#### SUPPLIED MATERIAL

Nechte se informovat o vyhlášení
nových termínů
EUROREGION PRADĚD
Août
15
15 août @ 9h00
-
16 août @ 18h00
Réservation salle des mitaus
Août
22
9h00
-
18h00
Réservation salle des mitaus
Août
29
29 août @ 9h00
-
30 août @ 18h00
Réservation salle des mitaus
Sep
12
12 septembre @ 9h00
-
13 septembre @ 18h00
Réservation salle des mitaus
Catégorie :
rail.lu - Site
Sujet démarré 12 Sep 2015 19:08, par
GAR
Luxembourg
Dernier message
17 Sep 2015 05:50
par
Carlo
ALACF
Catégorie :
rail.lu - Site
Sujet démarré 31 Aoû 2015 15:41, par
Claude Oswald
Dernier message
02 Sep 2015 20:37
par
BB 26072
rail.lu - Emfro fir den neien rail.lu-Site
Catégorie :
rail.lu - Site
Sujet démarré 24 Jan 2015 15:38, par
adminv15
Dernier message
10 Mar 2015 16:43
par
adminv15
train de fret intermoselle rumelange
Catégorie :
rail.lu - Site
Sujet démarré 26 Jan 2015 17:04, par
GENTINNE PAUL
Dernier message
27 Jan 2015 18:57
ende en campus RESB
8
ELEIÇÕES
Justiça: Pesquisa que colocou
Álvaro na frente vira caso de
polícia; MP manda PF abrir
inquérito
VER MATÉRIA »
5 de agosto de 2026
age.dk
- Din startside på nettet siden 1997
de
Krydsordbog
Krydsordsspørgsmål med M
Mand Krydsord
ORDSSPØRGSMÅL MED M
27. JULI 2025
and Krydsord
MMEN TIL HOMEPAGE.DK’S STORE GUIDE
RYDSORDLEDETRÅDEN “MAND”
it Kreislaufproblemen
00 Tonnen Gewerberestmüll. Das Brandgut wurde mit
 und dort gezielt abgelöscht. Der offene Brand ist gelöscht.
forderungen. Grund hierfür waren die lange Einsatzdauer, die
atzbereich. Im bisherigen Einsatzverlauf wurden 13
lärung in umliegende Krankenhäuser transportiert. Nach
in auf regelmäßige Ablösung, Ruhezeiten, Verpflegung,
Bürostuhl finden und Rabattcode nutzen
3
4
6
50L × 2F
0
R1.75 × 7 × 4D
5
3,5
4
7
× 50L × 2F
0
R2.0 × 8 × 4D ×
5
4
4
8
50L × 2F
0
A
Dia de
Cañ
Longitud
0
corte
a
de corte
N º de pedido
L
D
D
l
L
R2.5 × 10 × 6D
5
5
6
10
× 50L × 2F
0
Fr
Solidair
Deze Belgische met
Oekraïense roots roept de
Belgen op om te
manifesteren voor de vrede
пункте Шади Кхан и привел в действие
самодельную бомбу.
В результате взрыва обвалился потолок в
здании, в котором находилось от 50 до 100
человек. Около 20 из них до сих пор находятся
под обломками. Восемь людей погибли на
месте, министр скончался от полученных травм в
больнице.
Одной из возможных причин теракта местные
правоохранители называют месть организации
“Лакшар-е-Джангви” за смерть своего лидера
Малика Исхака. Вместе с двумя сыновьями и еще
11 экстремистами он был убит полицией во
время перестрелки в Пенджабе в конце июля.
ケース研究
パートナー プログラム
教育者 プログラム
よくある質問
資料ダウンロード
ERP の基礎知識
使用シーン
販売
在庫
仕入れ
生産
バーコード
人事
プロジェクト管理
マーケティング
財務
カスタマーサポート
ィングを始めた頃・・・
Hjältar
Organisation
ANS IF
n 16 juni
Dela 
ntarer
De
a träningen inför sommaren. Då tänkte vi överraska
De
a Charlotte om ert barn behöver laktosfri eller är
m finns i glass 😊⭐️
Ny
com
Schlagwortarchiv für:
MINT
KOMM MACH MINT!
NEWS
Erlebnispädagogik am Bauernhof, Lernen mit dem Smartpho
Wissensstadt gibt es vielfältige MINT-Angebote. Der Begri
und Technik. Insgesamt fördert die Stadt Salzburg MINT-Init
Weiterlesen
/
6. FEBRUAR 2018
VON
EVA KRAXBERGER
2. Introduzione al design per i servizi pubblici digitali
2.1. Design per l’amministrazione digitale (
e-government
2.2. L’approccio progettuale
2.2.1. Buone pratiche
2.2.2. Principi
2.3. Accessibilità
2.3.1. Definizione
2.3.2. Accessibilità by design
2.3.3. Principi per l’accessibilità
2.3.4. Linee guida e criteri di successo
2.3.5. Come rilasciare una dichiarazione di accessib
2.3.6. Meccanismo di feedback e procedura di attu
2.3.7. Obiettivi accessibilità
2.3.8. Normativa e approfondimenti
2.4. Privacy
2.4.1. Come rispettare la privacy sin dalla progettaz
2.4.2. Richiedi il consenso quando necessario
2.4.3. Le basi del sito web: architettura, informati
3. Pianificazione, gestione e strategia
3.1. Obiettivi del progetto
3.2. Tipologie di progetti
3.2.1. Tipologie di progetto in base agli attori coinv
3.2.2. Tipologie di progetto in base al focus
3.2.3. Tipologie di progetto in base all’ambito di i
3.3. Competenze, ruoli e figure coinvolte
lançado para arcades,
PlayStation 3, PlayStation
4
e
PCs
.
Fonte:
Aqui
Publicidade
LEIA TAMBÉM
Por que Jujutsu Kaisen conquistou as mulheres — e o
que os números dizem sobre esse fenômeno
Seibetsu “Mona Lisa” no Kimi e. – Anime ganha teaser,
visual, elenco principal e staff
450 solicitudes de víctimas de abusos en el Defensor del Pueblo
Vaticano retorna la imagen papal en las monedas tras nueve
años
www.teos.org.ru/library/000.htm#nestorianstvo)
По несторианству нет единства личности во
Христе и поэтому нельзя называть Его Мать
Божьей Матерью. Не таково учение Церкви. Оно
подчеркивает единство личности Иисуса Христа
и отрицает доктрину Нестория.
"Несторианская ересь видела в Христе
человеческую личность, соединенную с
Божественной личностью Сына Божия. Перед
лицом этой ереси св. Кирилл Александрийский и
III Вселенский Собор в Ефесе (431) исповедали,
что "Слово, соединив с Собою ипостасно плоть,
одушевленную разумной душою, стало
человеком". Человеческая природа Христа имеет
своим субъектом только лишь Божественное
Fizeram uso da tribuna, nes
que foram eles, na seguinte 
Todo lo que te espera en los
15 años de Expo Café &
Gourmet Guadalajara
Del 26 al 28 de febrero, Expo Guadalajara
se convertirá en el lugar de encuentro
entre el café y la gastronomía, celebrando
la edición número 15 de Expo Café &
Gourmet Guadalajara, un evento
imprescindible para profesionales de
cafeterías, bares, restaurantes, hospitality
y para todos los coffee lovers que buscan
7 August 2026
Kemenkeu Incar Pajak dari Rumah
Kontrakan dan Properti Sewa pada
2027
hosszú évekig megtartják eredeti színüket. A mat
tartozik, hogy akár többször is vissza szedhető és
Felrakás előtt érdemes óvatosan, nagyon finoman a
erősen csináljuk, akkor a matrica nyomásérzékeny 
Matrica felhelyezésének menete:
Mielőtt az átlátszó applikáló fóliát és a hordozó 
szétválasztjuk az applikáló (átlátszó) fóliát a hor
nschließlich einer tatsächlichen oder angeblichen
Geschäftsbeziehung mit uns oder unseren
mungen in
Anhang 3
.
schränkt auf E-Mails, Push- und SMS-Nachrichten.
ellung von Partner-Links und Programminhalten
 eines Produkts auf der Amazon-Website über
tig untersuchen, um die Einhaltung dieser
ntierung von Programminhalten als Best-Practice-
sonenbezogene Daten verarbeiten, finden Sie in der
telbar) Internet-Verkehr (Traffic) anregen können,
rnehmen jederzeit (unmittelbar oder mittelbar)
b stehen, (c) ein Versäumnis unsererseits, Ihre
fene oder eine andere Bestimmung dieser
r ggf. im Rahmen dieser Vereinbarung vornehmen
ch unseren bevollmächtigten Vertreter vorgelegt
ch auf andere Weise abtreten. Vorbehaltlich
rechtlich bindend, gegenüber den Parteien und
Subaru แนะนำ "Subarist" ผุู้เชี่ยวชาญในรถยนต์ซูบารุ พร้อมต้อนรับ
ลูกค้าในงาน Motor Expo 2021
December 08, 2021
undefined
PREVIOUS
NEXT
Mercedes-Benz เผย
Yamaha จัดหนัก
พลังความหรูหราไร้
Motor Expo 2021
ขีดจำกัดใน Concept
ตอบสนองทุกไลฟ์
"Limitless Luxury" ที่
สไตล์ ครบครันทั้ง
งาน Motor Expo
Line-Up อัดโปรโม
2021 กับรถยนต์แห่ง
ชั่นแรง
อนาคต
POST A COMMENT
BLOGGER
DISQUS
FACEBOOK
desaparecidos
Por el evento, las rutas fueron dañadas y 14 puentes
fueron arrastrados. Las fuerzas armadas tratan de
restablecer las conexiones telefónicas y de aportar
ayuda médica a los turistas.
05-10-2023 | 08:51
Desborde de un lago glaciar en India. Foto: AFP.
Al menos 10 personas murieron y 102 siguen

########

» **REQUIRED ACTION**
Here the job is to output the lines from the start of the material through the line with "in auf regelmäßige", inclusive, exactly and with nothing else.

» **COMPLETED TASK**
Nechte se informovat o vyhlášení
nových termínů
EUROREGION PRADĚD
Août
15
15 août @ 9h00
-
16 août @ 18h00
Réservation salle des mitaus
Août
22
9h00
-
18h00
Réservation salle des mitaus
Août
29
29 août @ 9h00
-
30 août @ 18h00
Réservation salle des mitaus
Sep
12
12 septembre @ 9h00
-
13 septembre @ 18h00
Réservation salle des mitaus
Catégorie :
rail.lu - Site
Sujet démarré 12 Sep 2015 19:08, par
GAR
Luxembourg
Dernier message
17 Sep 2015 05:50
par
Carlo
ALACF
Catégorie :
rail.lu - Site
Sujet démarré 31 Aoû 2015 15:41, par
Claude Oswald
Dernier message
02 Sep 2015 20:37
par
BB 26072
rail.lu - Emfro fir den neien rail.lu-Site
Catégorie :
rail.lu - Site
Sujet démarré 24 Jan 2015 15:38, par
adminv15
Dernier message
10 Mar 2015 16:43
par
adminv15
train de fret intermoselle rumelange
Catégorie :
rail.lu - Site
Sujet démarré 26 Jan 2015 17:04, par
GENTINNE PAUL
Dernier message
27 Jan 2015 18:57
ende en campus RESB
8
ELEIÇÕES
Justiça: Pesquisa que colocou
Álvaro na frente vira caso de
polícia; MP manda PF abrir
inquérito
VER MATÉRIA »
5 de agosto de 2026
age.dk
- Din startside på nettet siden 1997
de
Krydsordbog
Krydsordsspørgsmål med M
Mand Krydsord
ORDSSPØRGSMÅL MED M
27. JULI 2025
and Krydsord
MMEN TIL HOMEPAGE.DK’S STORE GUIDE
RYDSORDLEDETRÅDEN “MAND”
it Kreislaufproblemen
00 Tonnen Gewerberestmüll. Das Brandgut wurde mit
 und dort gezielt abgelöscht. Der offene Brand ist gelöscht.
forderungen. Grund hierfür waren die lange Einsatzdauer, die
atzbereich. Im bisherigen Einsatzverlauf wurden 13
lärung in umliegende Krankenhäuser transportiert. Nach
in auf regelmäßige Ablösung, Ruhezeiten, Verpflegung,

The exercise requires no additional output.